Problems to solve:
1 - Answer these questions from the death-penalty opinion excerpt.
(a) Which two constitutional clauses does the appellant say Ohio's death-penalty framework violates?
(b) Which earlier case is named as having rejected the sixth proposition's arguments?
(c) When does R.C. 2929.05(A) allow the supreme court to affirm a death sentence?
2 - Return word for word the passage of the death-penalty opinion excerpt from "For his seventh" up to and including "the death penalty.".

Selected extract:

★ ★ ★ ★ ★ ★ ★

Appellant further contends in his sixth proposition of law that Ohio's statutory framework for imposition of the death penalty violates the Due Process and Equal Protection Clauses of the Ohio and United States Constitutions. Appellant argues that the statutorily prescribed weighing of aggravating circumstances and mitigating factors is violative of due process and equal protection because no standard or guideline is given to explain how the weighing is to be accomplished. Thus, appellant believes the lack of any meaningful standard precludes any meaningful appellate review and invites arbitrariness. Appellant concedes that these arguments were rejected in State v. Jenkins, supra, but urges this court to find error in that holding. However, we find that these arguments were fully addressed and properly rejected in State v. Jenkins. They therefore cannot be a basis for reversal in this case.

VII

For his seventh and final proposition of law, appellant asserts that upon an independent weighing pursuant to R.C. 2929.05(A), the record does not sustain a finding that the death penalty is appropriate in this case. R.C. 2929.05(A) requires this court to independently weight the aggravating circumstances against the factors appellant has presented which mitigate against the imposition of the death penalty.

R.C. 2929.05(A) states in pertinent part: “ * * * [T]he supreme court shall * * * review and independently weigh all of the facts and other evidence disclosed in the record in the case and consider the offense and the offender to determine whether the aggravating circumstances the offender was found guilty of committing outweigh the mitigating factors in the case * * *.”

R.C. 2929.05(A) further provides: “ * * * [T]he supreme court shall affirm a sentence of death only if the * * * court is persuaded from the record that the aggravating circumstances the offender was found guilty of committing outweigh the mitigating factors present in the case * * *.”

★ ★ ★ ★ ★ ★ ★

Entries shown:

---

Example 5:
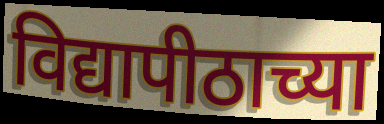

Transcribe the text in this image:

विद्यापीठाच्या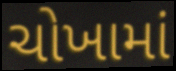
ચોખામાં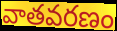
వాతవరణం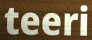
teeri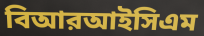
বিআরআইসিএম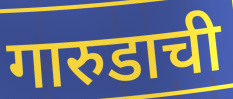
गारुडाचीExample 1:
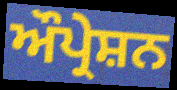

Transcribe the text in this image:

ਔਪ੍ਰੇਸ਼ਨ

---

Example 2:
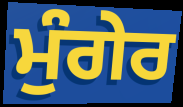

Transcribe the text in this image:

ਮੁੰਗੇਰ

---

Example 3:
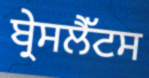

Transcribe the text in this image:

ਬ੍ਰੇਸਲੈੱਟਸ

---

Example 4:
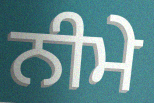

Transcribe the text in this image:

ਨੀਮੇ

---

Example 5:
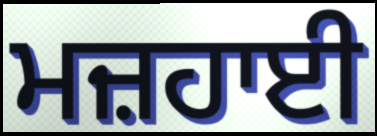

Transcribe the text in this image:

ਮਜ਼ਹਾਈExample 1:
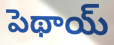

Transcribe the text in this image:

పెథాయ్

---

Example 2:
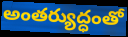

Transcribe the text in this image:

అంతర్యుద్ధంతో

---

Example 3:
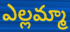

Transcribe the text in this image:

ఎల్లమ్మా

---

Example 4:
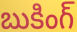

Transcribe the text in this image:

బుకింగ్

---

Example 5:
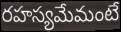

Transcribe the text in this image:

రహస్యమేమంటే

★ ★ ★ ★ ★ ★ ★

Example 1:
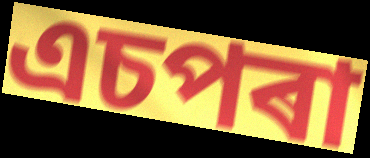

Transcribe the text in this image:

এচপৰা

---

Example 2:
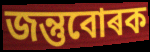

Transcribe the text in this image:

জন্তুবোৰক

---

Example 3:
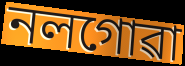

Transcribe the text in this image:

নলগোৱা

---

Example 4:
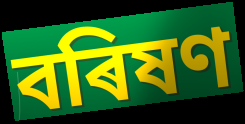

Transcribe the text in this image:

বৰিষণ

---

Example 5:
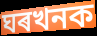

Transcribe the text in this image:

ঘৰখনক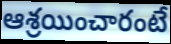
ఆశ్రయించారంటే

★ ★ ★ ★ ★ ★ ★

Responses for each task:
1 -
(a) The Due Process and Equal Protection Clauses of the Ohio and United States Constitutions.
(b) State v. Jenkins.
(c) Only if the court is persuaded from the record that the aggravating circumstances the offender was found guilty of committing outweigh the mitigating factors present in the case.

2 -
For his seventh and final proposition of law, appellant asserts that upon an independent weighing pursuant to R.C. 2929.05(A), the record does not sustain a finding that the death penalty is appropriate in this case. R.C. 2929.05(A) requires this court to independently weight the aggravating circumstances against the factors appellant has presented which mitigate against the imposition of the death penalty.